Dozens of parents, students and community members urged the Anaheim Union High School District board on Nov. 18 to launch independent investigations and overhaul policies after the death of 13-year-old Mia Mejia.
Laurie Hernandez told trustees the district’s nondiscrimination and harassment policy "is clear" but said the district has not met its obligations. "These rules...were written before the first smartphone ever existed," Hernandez said, calling the district’s student-safety pages "functionally empty" and urging immediate action.
Speakers including Veronica Mejia, a family member, alleged the district failed Mia and her family by not promptly disciplining or transparently reporting findings. "You say you heard us, but you didn't listen," Veronica Mejia said, and asked the board to retain an impartial investigator with no ties to the district.
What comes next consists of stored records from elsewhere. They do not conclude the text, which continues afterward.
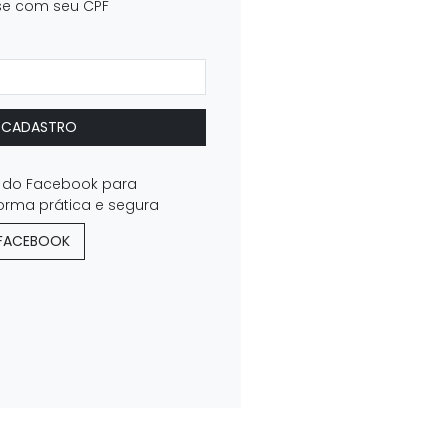
se com seu CPF
R CADASTRO
fil do Facebook para
orma prática e segura
 FACEBOOK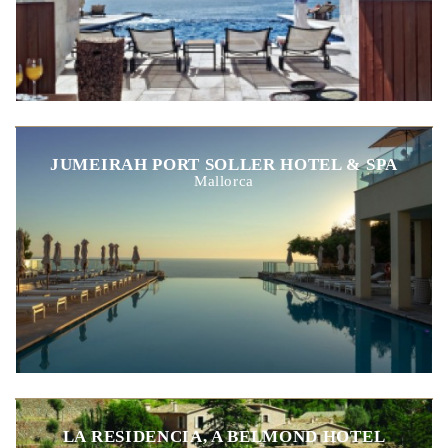
JUMEIRAH PORT SOLLER HOTEL & SPA
Mallorca
LA RESIDENCIA, A BELMOND HOTEL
Community members asked for several specific steps: a publicly accountable independent investigation, disciplinary action where warranted, immediate bereavement supports facilitated by an independent mental-health professional, mandatory anti-bullying and suicide-prevention programs, and full public disclosure of investigation findings. Several commenters said district crisis resources and communications to the family had not been followed as posted in district guidelines.
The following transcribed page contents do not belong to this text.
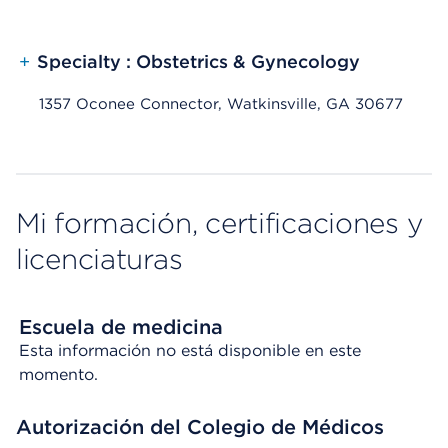
+
Specialty : Obstetrics & Gynecology
1357 Oconee Connector, Watkinsville, GA 30677
Mi formación, certificaciones y
licenciaturas
Escuela de medicina
Esta información no está disponible en este
momento.
Autorización del Colegio de Médicos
Board members acknowledged the grief and said the board is "looking inward" at district practices; the board did not take new formal action during the meeting. President O'Neil expressed sympathy and said trustees take the family's concerns seriously, but also noted that board members cannot discuss individual personnel or student cases during public comment.
What to watch: Community leaders requested a publicly disclosed timeline for an independent inquiry and sustained investment in suicide-prevention resources. The Mejia family’s requests, as presented to the board, remain unresolved in this meeting record.
Quoted speakers in this article are identified in the meeting transcript and spoke during the public-comment period.